Early communication about your wishes is the first step – if you’ve got a midwife, talk to her about the kind of labour you want to have right away. That way, if you decide that she isn’t the right HCP for you, you’ll still have time to switch (I had one client who, unhappy with her OB, switched to a midwife at 20 weeks, so it is do-able). If you’re with a doctor, do the same and also check up on the hospital’s policies – some docs may be open to your wishes, but the hospital they work for may not be. Find out if you can meet the other doctors who might be on-call for your labour. If you can’t meet them, be open with your OB about your concerns – ask her for her sense of the other physicians she works with and how open they’ll be to your preferences.
Provide your HCP with a copy of your birth plan early on – make sure it makes it into your file, so that anyone caring for you will have access to it. In addition, you can ask around about the hospital itself – if you’ve got a doula, she may have experience with births at the hospital where your doctor has privileges or be connected with a wider network of doulas who can share their combined experience to give you a sense of which hospitals tend to be more open to various birth options than others. In general, midwives tend to be more open to watchful waiting practices and natural approaches to birth, so if you have an OB and you are low-risk and you’re not feeling confident about your doctor’s support, get yourself on a waiting list for a midwife asap. It’s also of utmost importance that your partner is behind you in the choices you’ve made and knows how to make his or her voice heard if it becomes necessary to advocate for you while you are in labour. Prenatal education can go a long way towards helping you both to trust in your body, in birth and in the choices you’ve made. That trust makes self-advocacy a lot easier if it comes down to it in the birthing room. A doula can remind you of your wishes and can help you with strategies for self-advocacy, but she cannot be your voice.

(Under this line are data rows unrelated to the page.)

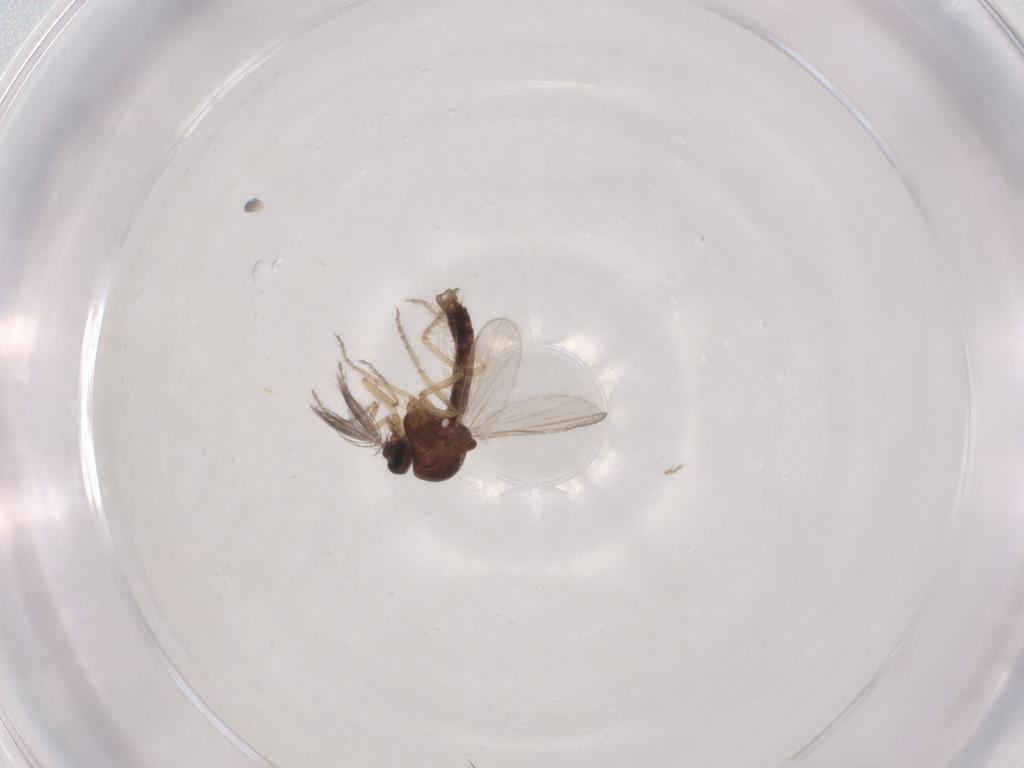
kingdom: Animalia
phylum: Arthropoda
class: Insecta
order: Diptera
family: Ceratopogonidae
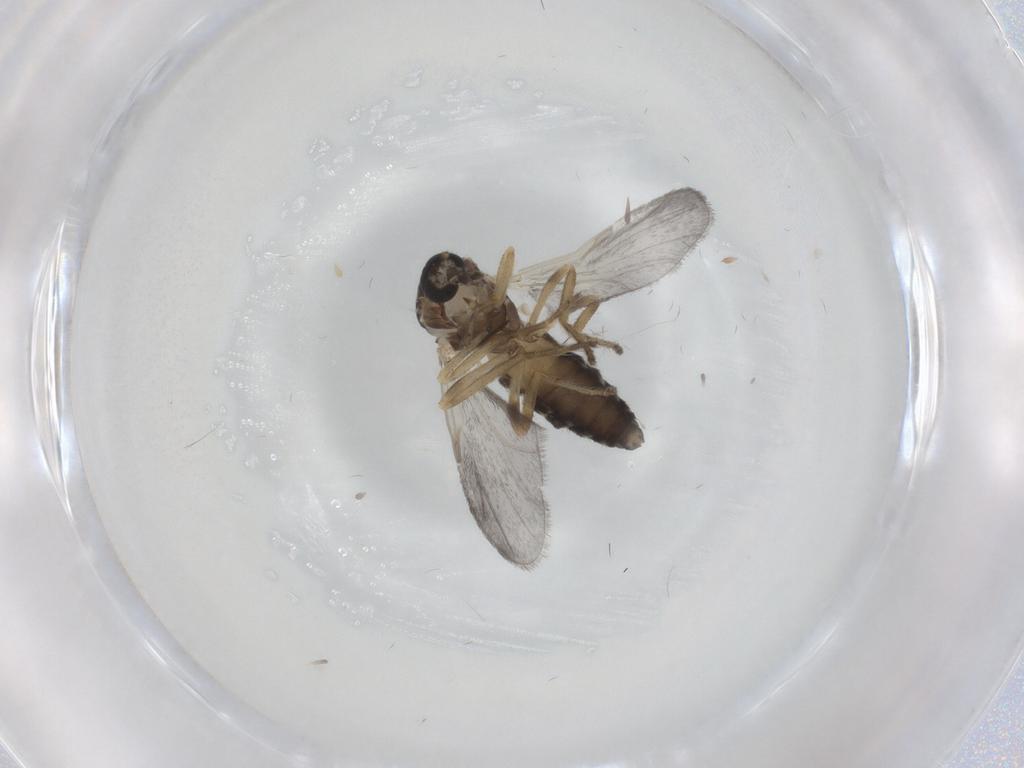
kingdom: Animalia
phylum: Arthropoda
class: Insecta
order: Diptera
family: Ceratopogonidae
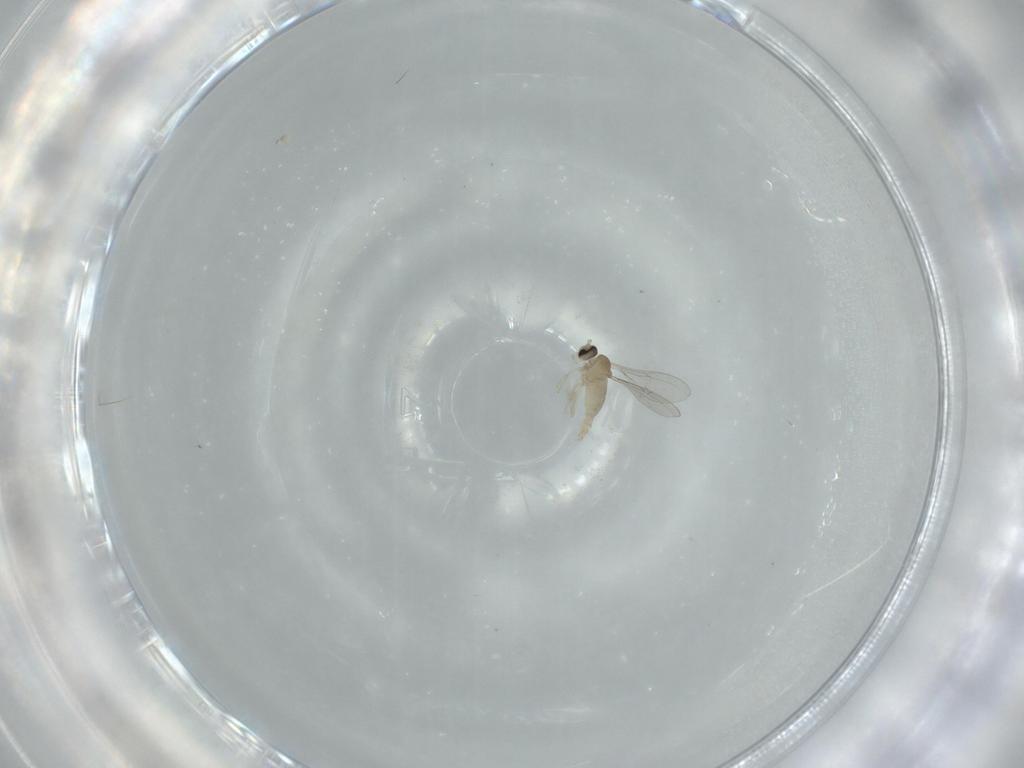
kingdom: Animalia
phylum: Arthropoda
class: Insecta
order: Diptera
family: Cecidomyiidae
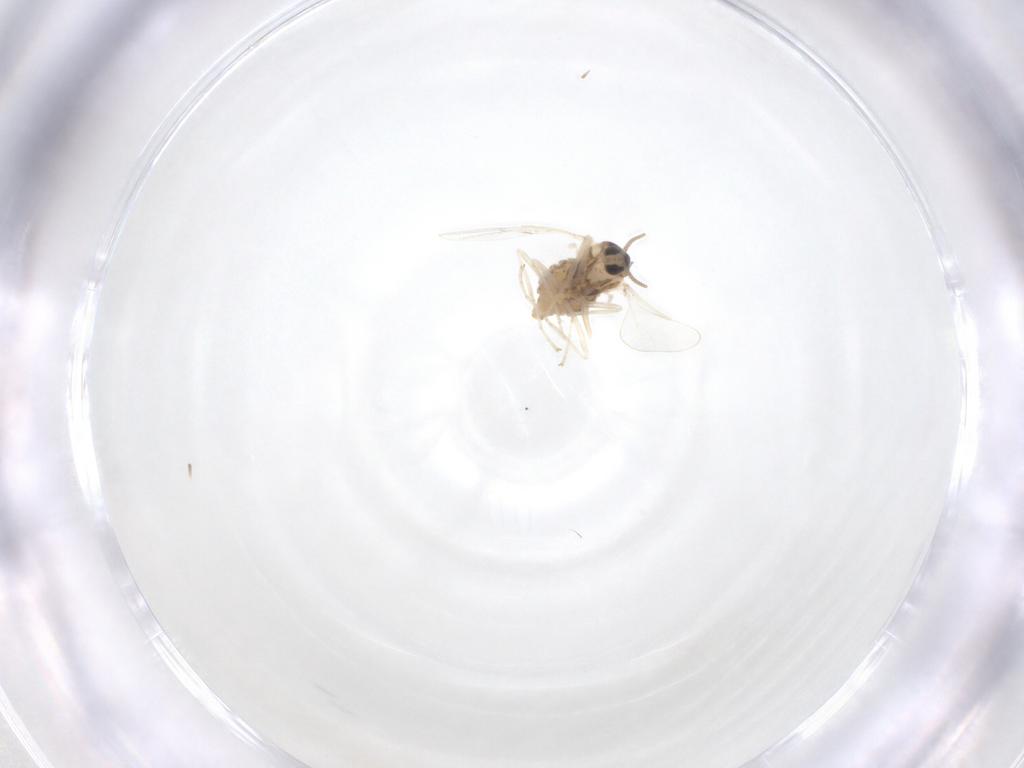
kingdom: Animalia
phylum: Arthropoda
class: Insecta
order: Diptera
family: Cecidomyiidae
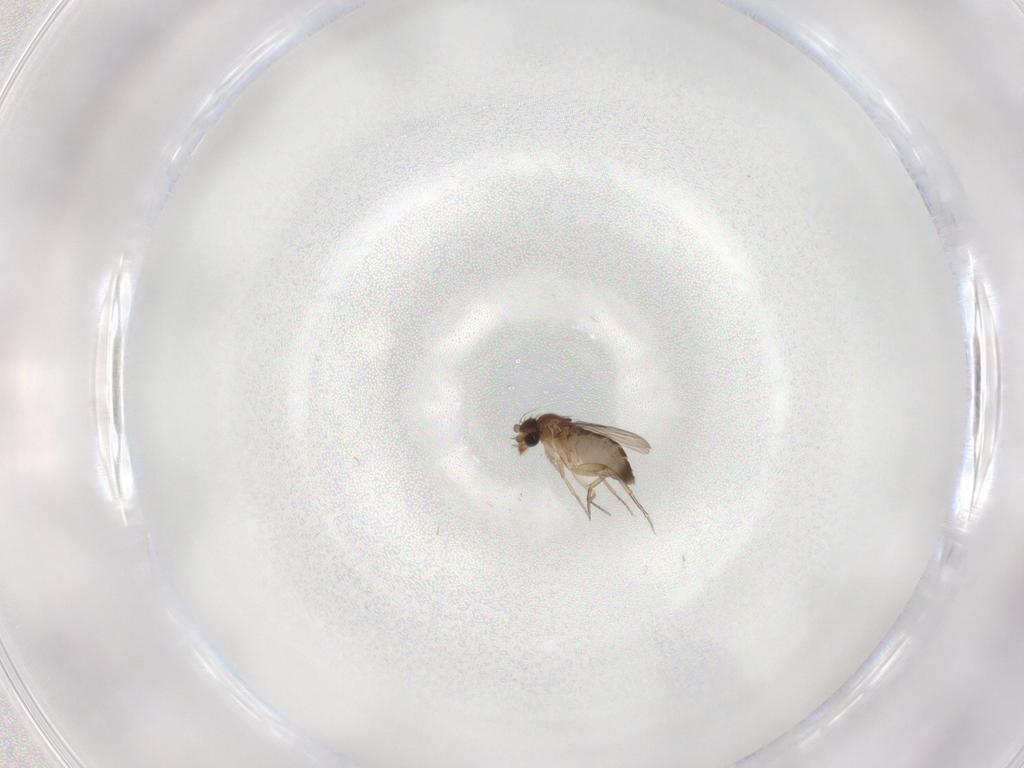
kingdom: Animalia
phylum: Arthropoda
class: Insecta
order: Diptera
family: Phoridae
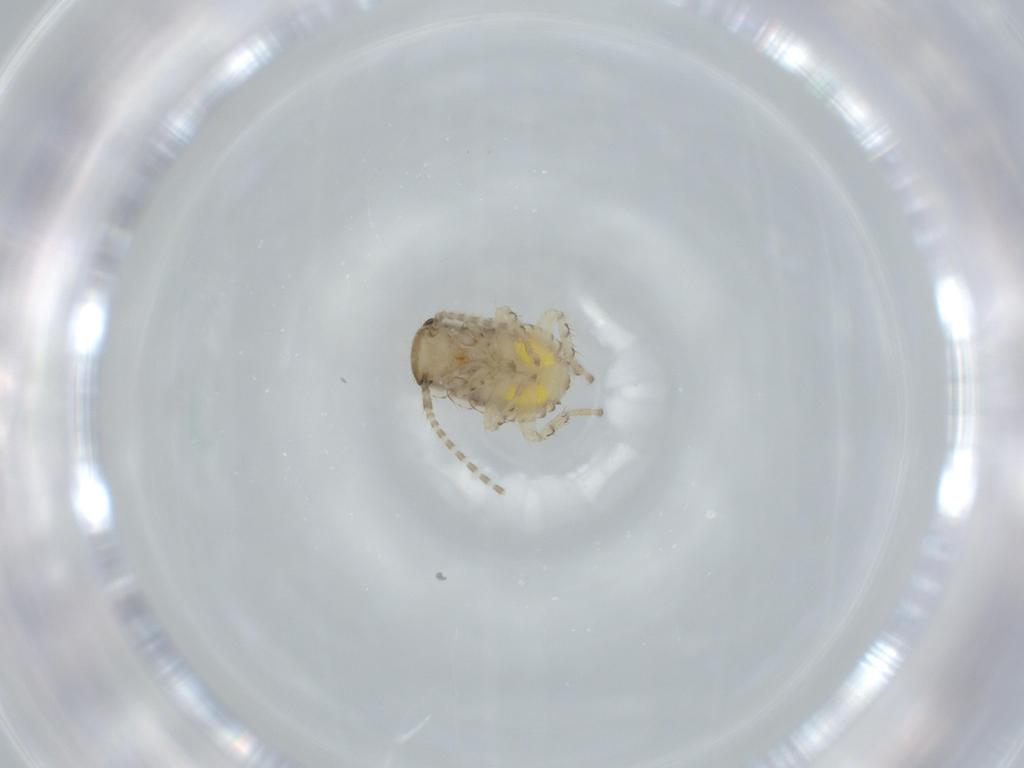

Check out the Birth Without Fear post here, there are some great comments from women in that community who were able to switch providers for their births.
Keep in mind, you will remember your labour and birth for the rest of your life. You deserve to have caregivers there with you who, no matter what path your labour takes, will make you feel supported and listened to. As Penny Simkin and Annie Kennedy once wrote, “Women’s strongest feelings [in terms of their birthings], positive and negative, focus on the way they were treated by their caregivers.”